[Exercise prompt]
Take the data below and copy exactly the lines starting at the one with "left eye: (377, 6)" and finishing at the one with "left hip: (611, 491)", both included.

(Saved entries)
= Beginning of Section =

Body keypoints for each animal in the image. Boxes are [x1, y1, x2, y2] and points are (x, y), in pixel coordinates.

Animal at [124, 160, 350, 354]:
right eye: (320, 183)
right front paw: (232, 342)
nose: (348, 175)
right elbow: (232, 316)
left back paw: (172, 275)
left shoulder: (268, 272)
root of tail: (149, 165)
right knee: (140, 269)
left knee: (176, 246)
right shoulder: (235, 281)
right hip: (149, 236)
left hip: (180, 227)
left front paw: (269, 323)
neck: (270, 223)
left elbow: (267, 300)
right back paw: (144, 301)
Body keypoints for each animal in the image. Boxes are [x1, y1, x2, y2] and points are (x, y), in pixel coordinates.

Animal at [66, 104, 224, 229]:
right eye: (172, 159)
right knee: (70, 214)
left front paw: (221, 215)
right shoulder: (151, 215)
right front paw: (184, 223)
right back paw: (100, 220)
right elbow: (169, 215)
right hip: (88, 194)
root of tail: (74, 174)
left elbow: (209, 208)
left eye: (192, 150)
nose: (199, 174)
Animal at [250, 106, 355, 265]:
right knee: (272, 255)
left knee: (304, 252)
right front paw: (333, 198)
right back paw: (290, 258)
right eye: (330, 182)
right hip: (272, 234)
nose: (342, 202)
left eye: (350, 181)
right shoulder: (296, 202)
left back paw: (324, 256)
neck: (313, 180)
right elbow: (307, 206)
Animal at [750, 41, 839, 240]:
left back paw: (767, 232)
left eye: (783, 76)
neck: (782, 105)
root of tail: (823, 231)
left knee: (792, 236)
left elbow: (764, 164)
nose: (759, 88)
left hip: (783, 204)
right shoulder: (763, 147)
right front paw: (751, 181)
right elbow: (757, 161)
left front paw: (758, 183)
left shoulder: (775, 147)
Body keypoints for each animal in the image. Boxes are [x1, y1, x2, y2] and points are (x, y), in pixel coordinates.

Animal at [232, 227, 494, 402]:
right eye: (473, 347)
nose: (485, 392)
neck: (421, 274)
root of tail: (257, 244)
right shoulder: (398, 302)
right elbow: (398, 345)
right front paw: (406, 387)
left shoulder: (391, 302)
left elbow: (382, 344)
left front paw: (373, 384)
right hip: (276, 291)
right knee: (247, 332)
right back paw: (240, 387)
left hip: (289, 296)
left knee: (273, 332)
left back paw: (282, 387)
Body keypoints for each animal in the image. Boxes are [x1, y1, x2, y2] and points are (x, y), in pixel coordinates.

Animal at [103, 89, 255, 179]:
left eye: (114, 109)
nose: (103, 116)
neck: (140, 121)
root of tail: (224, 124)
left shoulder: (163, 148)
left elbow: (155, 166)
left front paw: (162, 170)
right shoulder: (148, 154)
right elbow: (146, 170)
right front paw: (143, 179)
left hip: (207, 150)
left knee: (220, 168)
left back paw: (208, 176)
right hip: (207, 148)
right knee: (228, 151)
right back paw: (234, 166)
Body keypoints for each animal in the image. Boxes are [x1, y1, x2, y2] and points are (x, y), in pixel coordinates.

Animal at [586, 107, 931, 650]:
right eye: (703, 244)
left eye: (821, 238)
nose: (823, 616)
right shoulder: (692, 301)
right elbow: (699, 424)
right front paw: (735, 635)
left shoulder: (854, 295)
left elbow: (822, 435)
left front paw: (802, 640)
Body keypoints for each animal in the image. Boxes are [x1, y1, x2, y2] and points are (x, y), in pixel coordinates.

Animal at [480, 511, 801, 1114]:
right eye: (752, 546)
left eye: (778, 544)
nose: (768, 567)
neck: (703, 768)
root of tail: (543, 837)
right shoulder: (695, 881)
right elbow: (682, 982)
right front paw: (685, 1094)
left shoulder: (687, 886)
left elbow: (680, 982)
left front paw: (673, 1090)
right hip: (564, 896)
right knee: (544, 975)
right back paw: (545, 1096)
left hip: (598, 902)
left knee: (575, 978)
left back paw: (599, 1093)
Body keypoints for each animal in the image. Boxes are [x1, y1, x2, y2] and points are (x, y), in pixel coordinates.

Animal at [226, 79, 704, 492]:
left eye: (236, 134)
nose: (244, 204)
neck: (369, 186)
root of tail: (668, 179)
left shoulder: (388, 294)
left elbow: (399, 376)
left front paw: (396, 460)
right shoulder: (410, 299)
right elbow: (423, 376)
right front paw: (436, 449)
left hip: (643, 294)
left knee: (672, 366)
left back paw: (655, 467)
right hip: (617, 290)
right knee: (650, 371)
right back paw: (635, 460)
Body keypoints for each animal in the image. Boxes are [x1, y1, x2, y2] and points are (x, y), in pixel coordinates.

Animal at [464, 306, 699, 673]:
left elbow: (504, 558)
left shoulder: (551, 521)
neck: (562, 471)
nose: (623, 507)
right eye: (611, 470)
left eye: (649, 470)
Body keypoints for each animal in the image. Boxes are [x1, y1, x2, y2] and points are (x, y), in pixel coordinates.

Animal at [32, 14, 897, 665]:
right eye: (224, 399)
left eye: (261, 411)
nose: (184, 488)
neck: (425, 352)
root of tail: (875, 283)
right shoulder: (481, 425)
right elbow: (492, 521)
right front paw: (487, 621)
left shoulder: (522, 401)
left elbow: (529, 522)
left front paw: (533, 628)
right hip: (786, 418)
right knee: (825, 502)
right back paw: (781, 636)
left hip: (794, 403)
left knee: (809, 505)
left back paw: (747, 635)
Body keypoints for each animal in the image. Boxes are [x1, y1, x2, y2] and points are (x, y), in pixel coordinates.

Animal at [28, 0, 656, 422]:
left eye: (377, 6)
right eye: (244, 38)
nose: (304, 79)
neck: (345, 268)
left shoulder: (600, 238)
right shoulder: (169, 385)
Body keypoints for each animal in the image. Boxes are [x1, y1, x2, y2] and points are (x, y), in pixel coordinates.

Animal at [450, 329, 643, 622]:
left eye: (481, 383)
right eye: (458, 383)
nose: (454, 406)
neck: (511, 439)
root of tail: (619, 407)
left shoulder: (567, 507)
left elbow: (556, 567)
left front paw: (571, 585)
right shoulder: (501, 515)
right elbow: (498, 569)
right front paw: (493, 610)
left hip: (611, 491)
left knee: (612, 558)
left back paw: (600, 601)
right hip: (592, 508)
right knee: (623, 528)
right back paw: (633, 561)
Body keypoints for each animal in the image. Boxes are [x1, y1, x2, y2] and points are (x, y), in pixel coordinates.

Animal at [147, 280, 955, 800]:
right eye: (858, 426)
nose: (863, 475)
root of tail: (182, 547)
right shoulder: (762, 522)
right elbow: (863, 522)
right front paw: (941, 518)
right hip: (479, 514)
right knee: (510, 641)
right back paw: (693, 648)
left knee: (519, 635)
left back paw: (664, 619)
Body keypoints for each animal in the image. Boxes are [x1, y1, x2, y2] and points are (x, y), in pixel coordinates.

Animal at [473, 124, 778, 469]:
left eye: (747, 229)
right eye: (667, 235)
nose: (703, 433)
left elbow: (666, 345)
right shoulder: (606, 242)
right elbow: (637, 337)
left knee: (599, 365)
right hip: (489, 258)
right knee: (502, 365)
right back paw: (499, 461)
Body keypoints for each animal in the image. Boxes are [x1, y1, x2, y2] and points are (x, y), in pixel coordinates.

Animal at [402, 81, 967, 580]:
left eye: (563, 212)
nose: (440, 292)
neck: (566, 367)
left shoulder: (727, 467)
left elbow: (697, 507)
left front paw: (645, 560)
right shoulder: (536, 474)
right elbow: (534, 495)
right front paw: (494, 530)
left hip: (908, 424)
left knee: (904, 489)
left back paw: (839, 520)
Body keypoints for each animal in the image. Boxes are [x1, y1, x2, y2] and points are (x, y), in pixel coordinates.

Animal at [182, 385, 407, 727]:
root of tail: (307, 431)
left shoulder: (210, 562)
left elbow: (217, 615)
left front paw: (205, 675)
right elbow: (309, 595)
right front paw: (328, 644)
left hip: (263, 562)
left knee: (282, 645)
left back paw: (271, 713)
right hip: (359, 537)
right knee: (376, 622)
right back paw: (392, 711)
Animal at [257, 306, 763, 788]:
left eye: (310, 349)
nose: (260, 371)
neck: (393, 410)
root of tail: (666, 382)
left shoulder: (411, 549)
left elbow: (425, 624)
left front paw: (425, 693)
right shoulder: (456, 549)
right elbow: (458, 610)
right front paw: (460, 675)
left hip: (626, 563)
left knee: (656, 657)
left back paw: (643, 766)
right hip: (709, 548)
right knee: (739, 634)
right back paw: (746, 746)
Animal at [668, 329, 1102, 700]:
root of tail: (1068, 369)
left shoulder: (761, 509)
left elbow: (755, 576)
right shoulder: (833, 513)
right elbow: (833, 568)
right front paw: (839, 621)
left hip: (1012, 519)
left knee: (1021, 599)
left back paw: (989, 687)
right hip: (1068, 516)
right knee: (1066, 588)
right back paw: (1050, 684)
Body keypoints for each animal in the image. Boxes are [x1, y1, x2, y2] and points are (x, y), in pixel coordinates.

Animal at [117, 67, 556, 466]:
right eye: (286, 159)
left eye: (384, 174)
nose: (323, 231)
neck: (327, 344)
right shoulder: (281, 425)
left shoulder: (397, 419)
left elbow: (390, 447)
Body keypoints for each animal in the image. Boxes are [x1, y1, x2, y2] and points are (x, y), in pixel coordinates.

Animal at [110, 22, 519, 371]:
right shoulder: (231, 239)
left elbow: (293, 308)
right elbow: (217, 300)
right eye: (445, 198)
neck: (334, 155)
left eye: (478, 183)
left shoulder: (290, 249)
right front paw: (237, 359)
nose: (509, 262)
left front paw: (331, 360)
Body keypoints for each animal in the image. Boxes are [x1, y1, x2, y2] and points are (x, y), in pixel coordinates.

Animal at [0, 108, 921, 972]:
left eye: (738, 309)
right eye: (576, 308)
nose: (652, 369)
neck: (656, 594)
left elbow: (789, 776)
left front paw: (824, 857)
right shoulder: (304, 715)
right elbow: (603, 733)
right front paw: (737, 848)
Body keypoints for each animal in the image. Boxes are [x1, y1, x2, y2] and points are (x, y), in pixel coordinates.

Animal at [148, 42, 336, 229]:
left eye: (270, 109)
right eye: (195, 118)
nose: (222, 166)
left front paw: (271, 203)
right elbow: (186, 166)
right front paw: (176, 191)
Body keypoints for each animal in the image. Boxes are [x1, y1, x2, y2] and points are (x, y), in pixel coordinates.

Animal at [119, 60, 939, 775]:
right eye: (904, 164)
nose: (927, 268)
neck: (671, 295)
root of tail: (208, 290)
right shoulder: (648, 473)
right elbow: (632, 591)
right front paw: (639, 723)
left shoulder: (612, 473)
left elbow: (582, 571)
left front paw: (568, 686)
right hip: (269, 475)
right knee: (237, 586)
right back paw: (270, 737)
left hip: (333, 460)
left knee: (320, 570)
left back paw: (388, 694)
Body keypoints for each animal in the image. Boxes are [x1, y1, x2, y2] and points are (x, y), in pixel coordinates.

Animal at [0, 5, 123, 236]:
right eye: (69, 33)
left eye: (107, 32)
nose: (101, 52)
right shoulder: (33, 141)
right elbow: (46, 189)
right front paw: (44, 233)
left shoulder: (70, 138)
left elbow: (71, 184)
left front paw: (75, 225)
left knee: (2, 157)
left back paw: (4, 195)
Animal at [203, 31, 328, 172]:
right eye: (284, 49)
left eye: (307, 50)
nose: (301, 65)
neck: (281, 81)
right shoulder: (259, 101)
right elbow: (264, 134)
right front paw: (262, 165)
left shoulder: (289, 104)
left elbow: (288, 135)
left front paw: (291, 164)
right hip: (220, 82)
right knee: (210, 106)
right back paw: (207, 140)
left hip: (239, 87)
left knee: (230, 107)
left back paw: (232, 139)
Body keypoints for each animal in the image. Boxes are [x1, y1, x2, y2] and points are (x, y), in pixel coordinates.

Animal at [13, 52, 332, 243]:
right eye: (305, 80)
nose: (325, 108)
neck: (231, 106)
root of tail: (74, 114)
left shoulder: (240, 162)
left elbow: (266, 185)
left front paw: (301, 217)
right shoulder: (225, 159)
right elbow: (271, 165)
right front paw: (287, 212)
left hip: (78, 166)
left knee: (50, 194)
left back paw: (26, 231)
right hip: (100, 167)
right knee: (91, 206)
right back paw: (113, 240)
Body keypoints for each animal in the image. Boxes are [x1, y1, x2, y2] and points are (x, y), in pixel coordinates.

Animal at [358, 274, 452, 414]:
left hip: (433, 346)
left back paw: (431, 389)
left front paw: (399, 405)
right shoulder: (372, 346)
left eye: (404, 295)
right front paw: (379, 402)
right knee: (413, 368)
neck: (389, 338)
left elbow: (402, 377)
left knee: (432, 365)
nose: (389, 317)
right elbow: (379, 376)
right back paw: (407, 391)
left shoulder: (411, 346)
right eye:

= End of Section =

[Finished task]
left eye: (377, 6)
right eye: (244, 38)
nose: (304, 79)
neck: (345, 268)
left shoulder: (600, 238)
right shoulder: (169, 385)
Body keypoints for each animal in the image. Boxes are [x1, y1, x2, y2] and points are (x, y), in pixel coordinates.

Animal at [450, 329, 643, 622]:
left eye: (481, 383)
right eye: (458, 383)
nose: (454, 406)
neck: (511, 439)
root of tail: (619, 407)
left shoulder: (567, 507)
left elbow: (556, 567)
left front paw: (571, 585)
right shoulder: (501, 515)
right elbow: (498, 569)
right front paw: (493, 610)
left hip: (611, 491)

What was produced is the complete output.